A Kabul, l’ospedale della Croce Rossa, diretto da Alberto Cairo, ospita centinaia di vittime di queste mine costruite con l’intento di non uccidere ma di mutilare mani, braccia e gambe.
Questo, a grandi linee, è il panorama politico e umano che costringe l’Afghanistan a sopravvivere al “grande gioco” che le potenze straniere decidono non per portare la pace e la democrazia, ma per una cinica visione del mondo.
In tale scenario, le donne afgane rappresentano la parte sana di una società che subisce gli eventi. Lavorano, crescono i figli, si scontrano spesso contro una realtà che le vorrebbe sottomesse ed invisibili. Questa loro forza produce futuro
Ugo Panellaha iniziato la carriera di fotogiornalista documentando i conflitti del Centro America alla fine degli anni ’70, in particolare la guerra civile in Nicaragua e più tardi quella in Salvador.
La sua passione per la fotografia di denuncia e di impegno civile lo ha in seguito portato in vari luoghi del mondo, dove la vita quotidiana è fatta di violenza e dove la dignità umana non ha valore.
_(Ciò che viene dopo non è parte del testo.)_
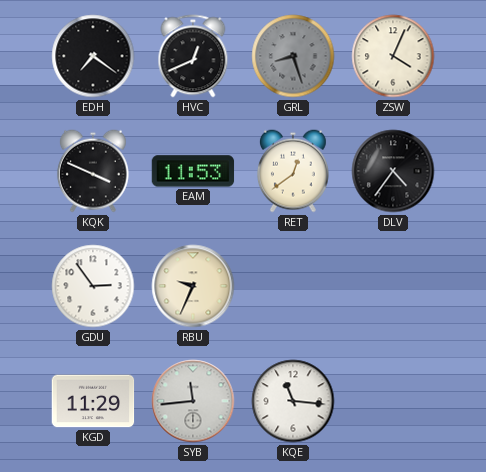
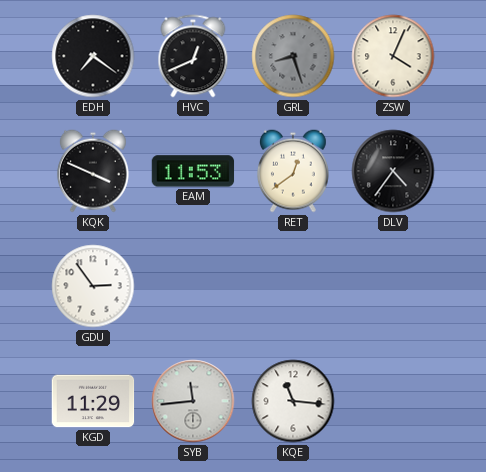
RBU: 9:34 -> none
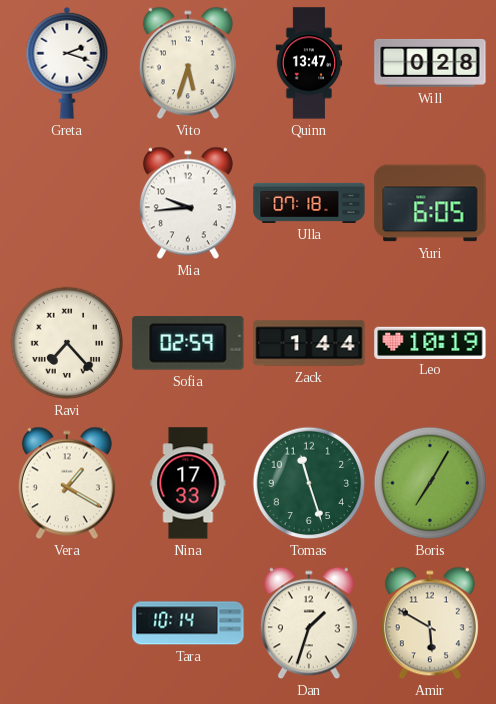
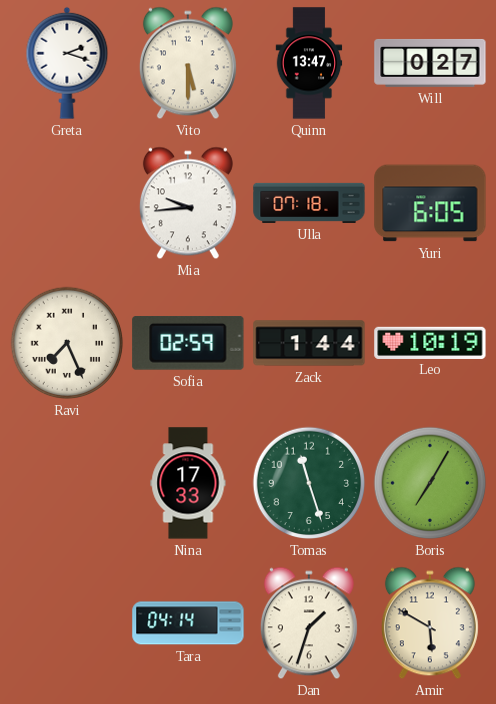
Vito: 5:33 -> 5:30
Will: 0:28 -> 0:27
Ravi: 7:23 -> 7:26
Vera: 1:20 -> none
Tara: 10:14 -> 04:14
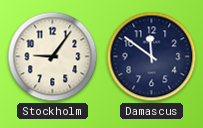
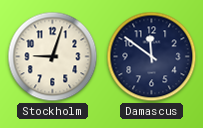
Stockholm: 9:06 -> 9:03
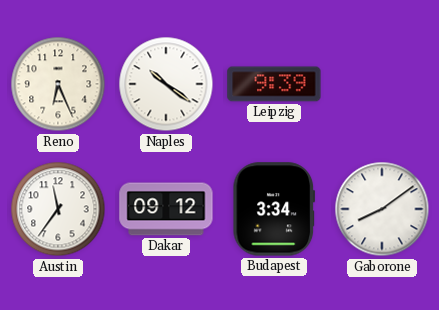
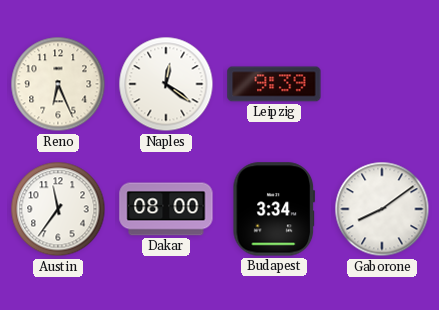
Naples: 10:21 -> 12:21
Dakar: 09:12 -> 08:00
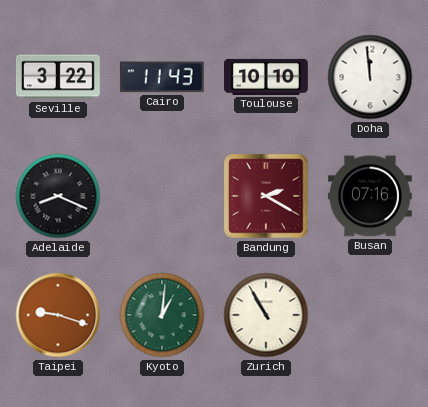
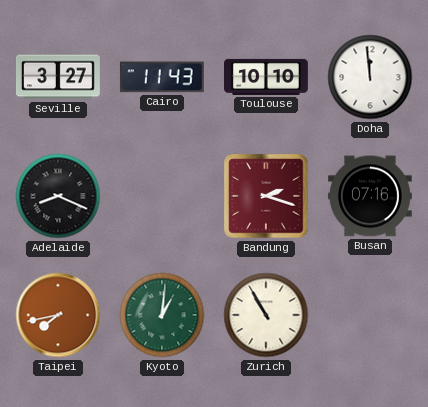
Seville: 3:22 -> 3:27
Bandung: 2:20 -> 2:18
Taipei: 9:18 -> 7:43
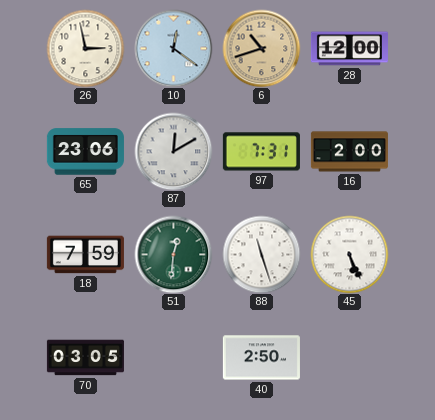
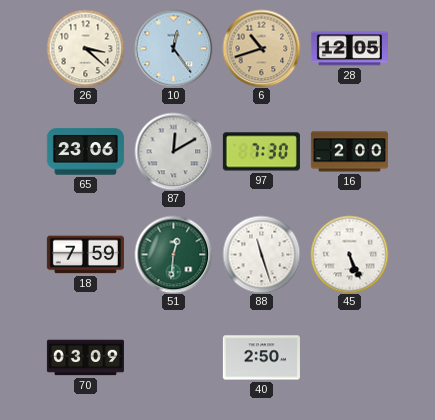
26: 2:58 -> 3:22
10: 12:21 -> 12:24
28: 12:00 -> 12:05
97: 7:31 -> 7:30
70: 03:05 -> 03:09
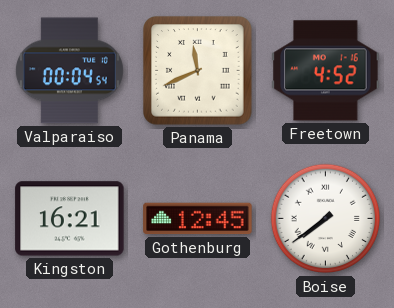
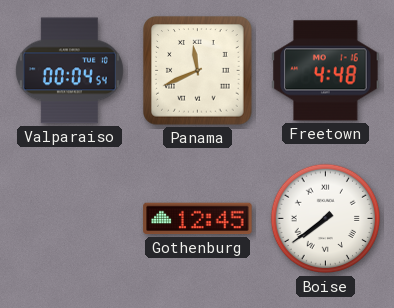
Freetown: 4:52 -> 4:48
Kingston: 16:21 -> none
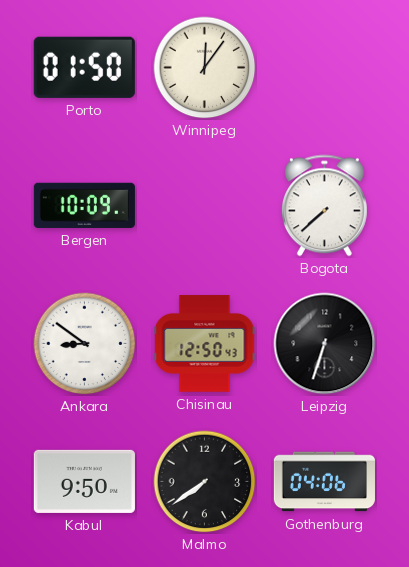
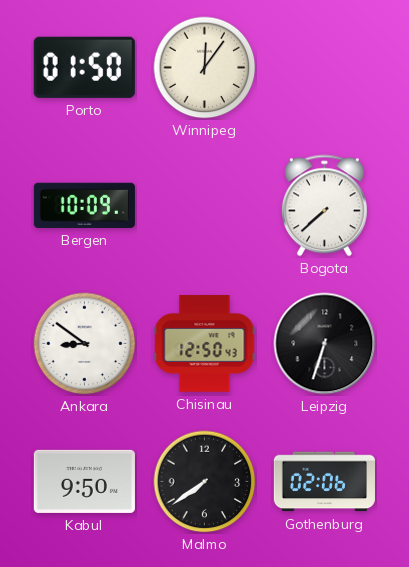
Gothenburg: 04:06 -> 02:06
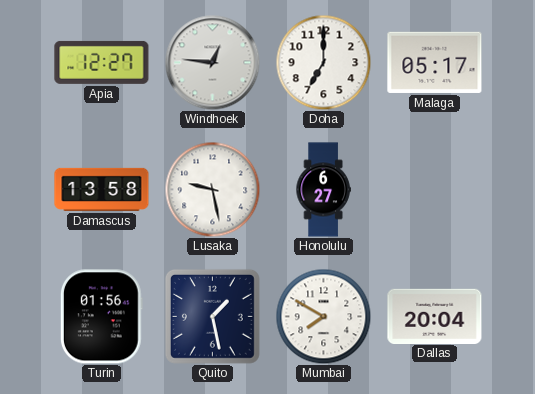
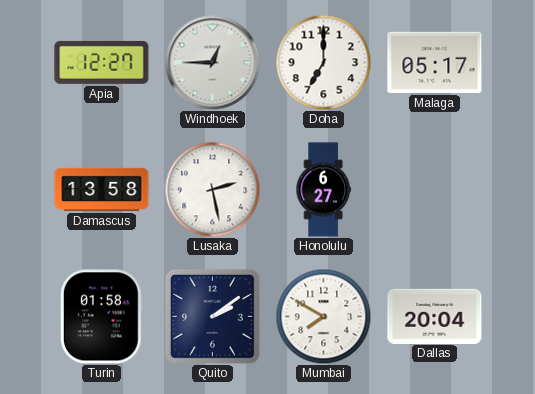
Windhoek: 12:46 -> 12:45
Lusaka: 9:28 -> 2:28
Turin: 01:56 -> 01:58
Quito: 1:28 -> 2:09
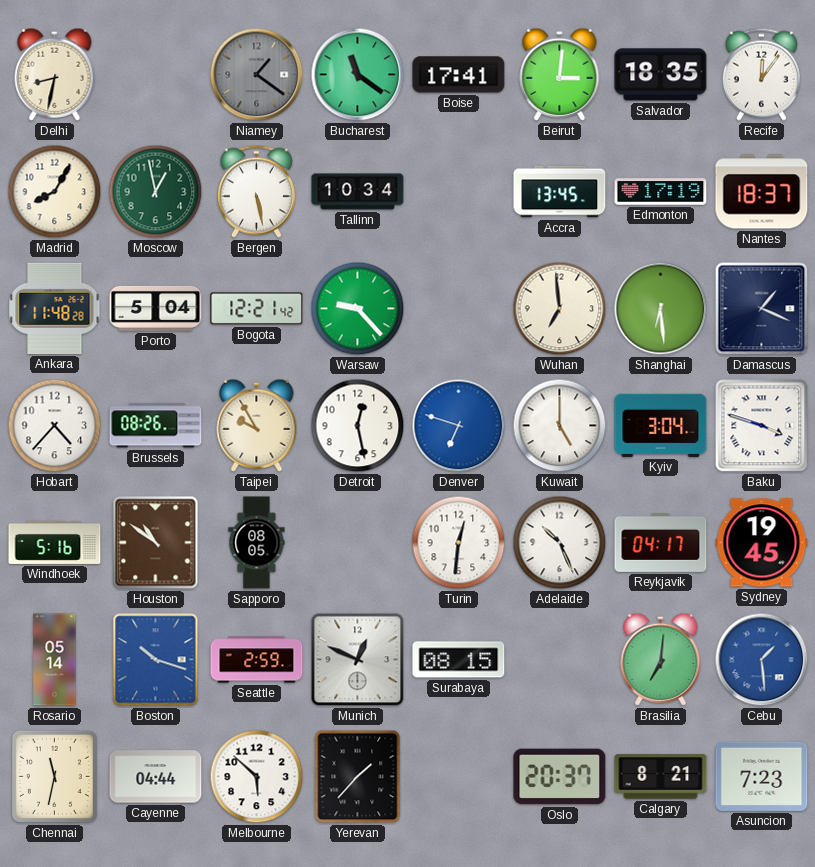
In Egitto, al Cairo, ha raccontato la vita in un cimitero abitato da un milione di senzatetto che hanno fatto delle tombe la loro dimora; in Bangladesh, la fatica di migliaia di uomini che nel porto di Chittagong smantellano navi cargo a due dollari al giorno. Sempre in Bangladesh, in collaborazione con Renata Pisu, l’inviata di Repubblica, ha fatto conoscere all’opinione pubblica mondiale la condizione di migliaia di ragazze sfigurate dall’acido solforico perché rifiutano le “avances” di uomini violenti. L’inchiesta, ripresa dalle maggiori testate internazionali, ha costretto il governo di quella nazione ad introdurre pene gravissime per chi si rende responsabile di tali crimini.
Con Soleterre Onlus (soprattutto in Ucraina, ma anche in Marocco, Salvador e Guatemala) ha realizzato un reportage sui tumori infantili derivanti da disastri ambientali, illustrando i progetti sanitari e l’assistenza alle famiglie dei bambini malati; mentre in Italia grande scalpore ha destato la sua foto-inchiesta nell’istituto psichiatrico Papa Giovanni XXIII di Serra d’Aiello, in Calabria, dove centinaia di persone vivevano in condizioni di abbandono. Quest’ultimo progetto è stato poi tradotto nel libro fotografico “In direzione ostinata e contraria” e in una mostra itinerante.
Ugo Panella è un profondo conoscitore dell’Afghanistan e delle persone che ci vivono, tra paura e resistenza tenace a un regime che toglie diritti e libertà. Da molti anni documenta i progetti di microcredito della Fondazione Pangea Onlus in quel paese.
Ha lavorato anche in Albania, India, Sri Lanka, Filippine, Oman, Cipro, Palestina, Somalia, Etiopia, Sud Africa, Iraq, Ucraina e Sierra Leone. Il suo ultimo lavoro è dedicato ai flussi migratori in Africa, soprattutto da Mali, Nigeria, Gambia e Senegal.
Nel 2009, a Sarzana, ha ricevuto il premio al fotogiornalismo Eugenio Montale.